My dad flew in that night, my mom had arrived that morning. The social worker had reserved Paul and me a sleep room. When we finally crashed in the room. I could hear an awful noise that I kept imagining was feet running down the hall for an emergency. I kept looking out the door and down the hallway to see if they were running into Hana’s room, but all was quiet. (The noise was things moving in with he tube system.)
Now we are here. Things are so different but we are here at Stanford on this day again. Today they decided to stop Hana’s Berlin Heart pump while doing an echocardiogram. I was nervous. There were two heart failure cardiologists (including one of the Berlin Heart experts), a heart failure fellow, the VAD nurse practitioner, the echo tech and the bedside nurse. The fellow operated the Berlin Heart hand pump, manually pumping while the tech took her images. Then they stopped hand pumping for three seconds. Then they started hand pumping again and then hooked the drive line back into the ikus. Hana didn’t even seem to notice. They wanted to see how well her heart would function on its own without the help of the pump. I don’t yet know the results.
It was otherwise another good day! Hana even tried some chocolate that we received in a package! We also got the official clearance to move about the third floor without a nurse! We had to sign a contract acknowledging the new rules of this arrangement (in some countries people are going home on the Berlin Heart!) but the new freedom will be nice!
Our surprise that the VAD (ventricular assist device) nurse practitioner has been working on won’t be ready until Tuesday – stay tuned!
86 days in the hospital, 67 days post-Betlin Heart, 59 days on the transplant list.
2 thoughts on “Stopping The Pump”
I can’t help.but see you as a superhero. Hana looks good. She looks like she is sleeping well. I wanted to tell you that I apologize for not making the PJ’s. As I followed you guys I could see that they may not be the right thing for Hana. I appreciate reading you blog! I come back to it every so often. We are rooting for you all to stay strong, to get enough rest, that the atoms in Hana’s little body will continue to grow in strength and health while you wait for “the big day”. Just thinking of you all big time. Sending lots of love and happiness your way! Oh…and …Happy Valentines Day !

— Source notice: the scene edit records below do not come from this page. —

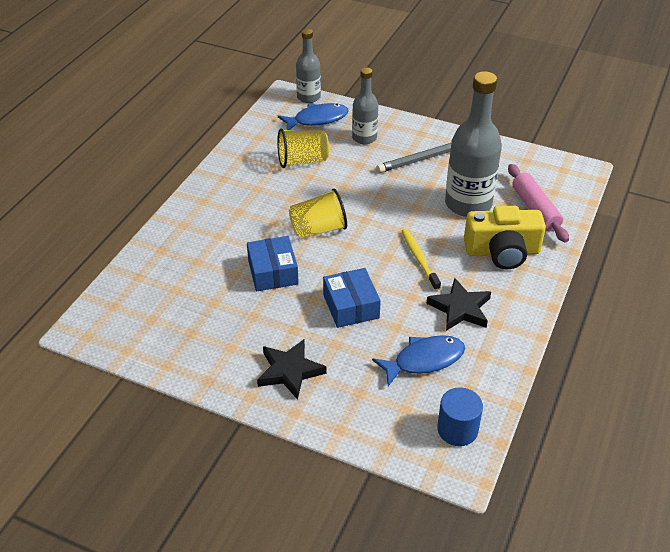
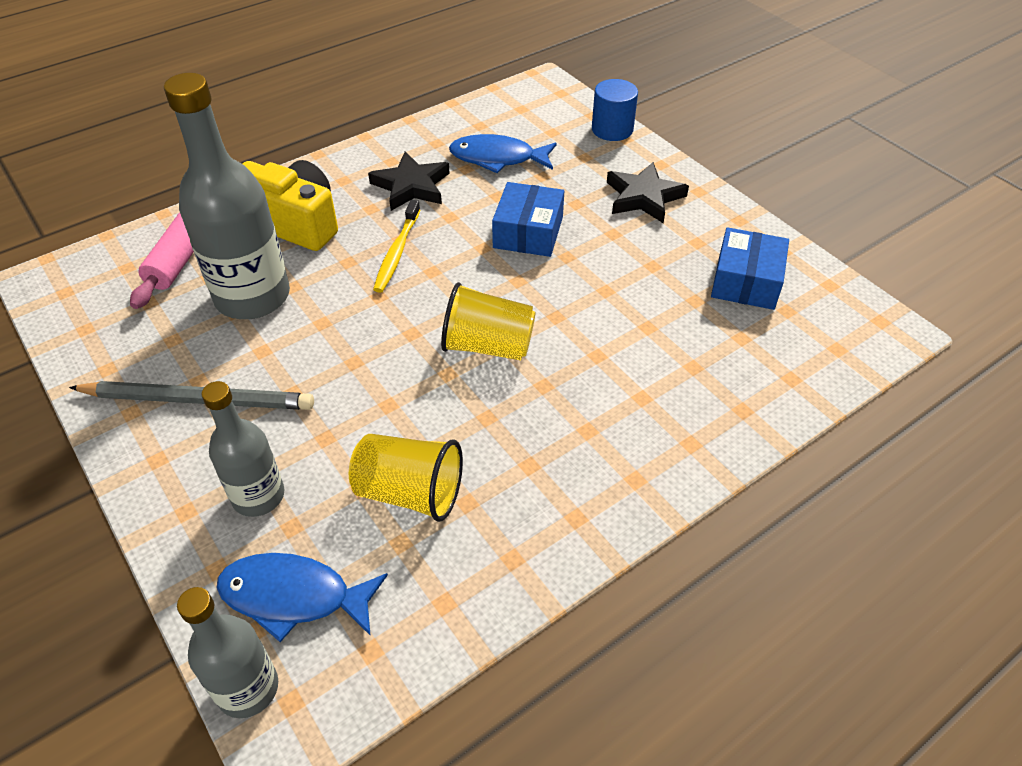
camera: 150 degrees left, 5 degrees up
blue box [247,236,299,292] -> blue box moved to [711,227,789,310]
blue cylinder [437,387,483,446] -> blue cylinder moved to [592,79,638,141]

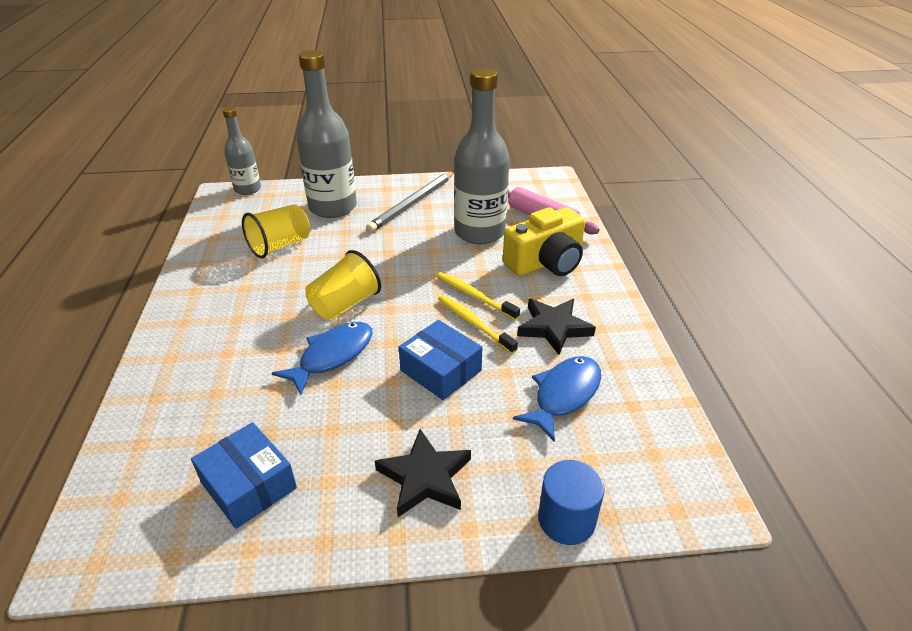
camera: 120 degrees right, 10 degrees down
grey bottle [202,381,285,517] -> grey bottle [296,50,357,218], size x1.73
blue fish [217,553,388,642] -> blue fish moved to [272,322,372,395]
none -> yellow toothbrush [438,295,518,354]

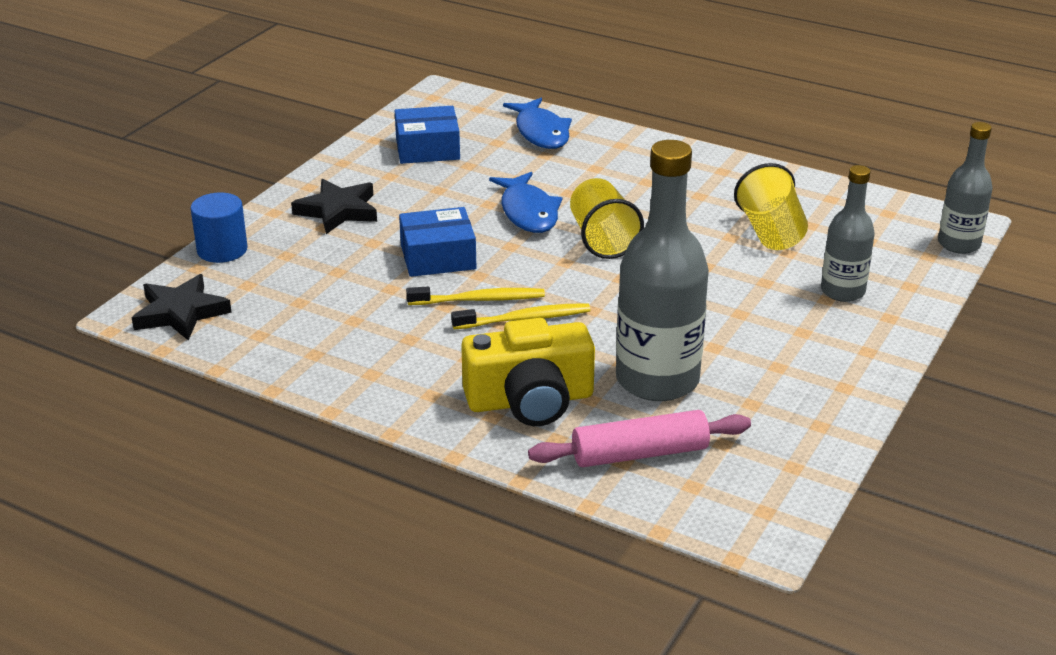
camera: 125 degrees right, 5 degrees down
grey bottle [296,50,357,218] -> grey bottle [821,165,875,302], size x0.58
grey pencil [366,171,454,232] -> none
yellow camera [503,207,585,276] -> yellow camera turned 105 degrees counterclockwise [461,318,595,426]
blue fish [513,356,601,442] -> blue fish moved to [503,98,572,149]
black star [517,299,596,355] -> black star moved to [132,274,232,340]

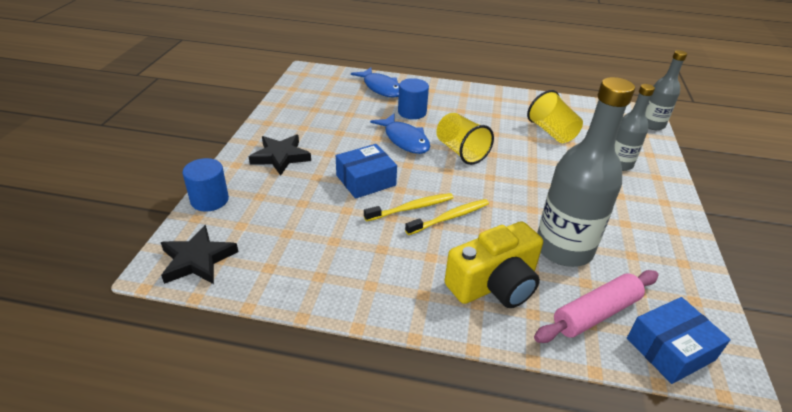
camera: 20 degrees left, 5 degrees up
blue box [395,106,460,164] -> blue box moved to [627,297,731,384]
none -> blue cylinder [398,78,429,119]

Hi, I found out about sweet Hana a few months ago through the Haight Street Mamas Facebook page. I was in the NICU then because my baby girl, Gaby, has Spina Bifida, so she had to have surgery on her fourth day of life. Since then I have you, your husband and specially your little girl in my mind. I don’t check this every day, but continue to do so quite frequently to see how she is doing and I am so happy every time I read good news.
All I want to say is that because I know how scary being in a hospital is, of course not quite as you guys, a year is a long time, I am really glad that you have this beautiful resource to share her progress rather than repeating the updates a million times because everyone wants to know (it is with the best intentions, but it is exhausting to repeat the same story over and over) and also as a way to vent out. Many times as a mom you try to stay strong, not cry, be positive, but the truth is that we are humans and of course we are scared and sometimes we need a break to breakdown a little, and that is VERY necessary. I have read many times you writing about that, and it has made me give myself permission to cry and feel openly scared and be angry for a second so after that I can move on.
I don’t know you personally, would love to, but just by reading this I know you are a great mom! I have you in my prayers. 🙂 Sending lots of love, you are always in my mind. Hoping the big day comes soon!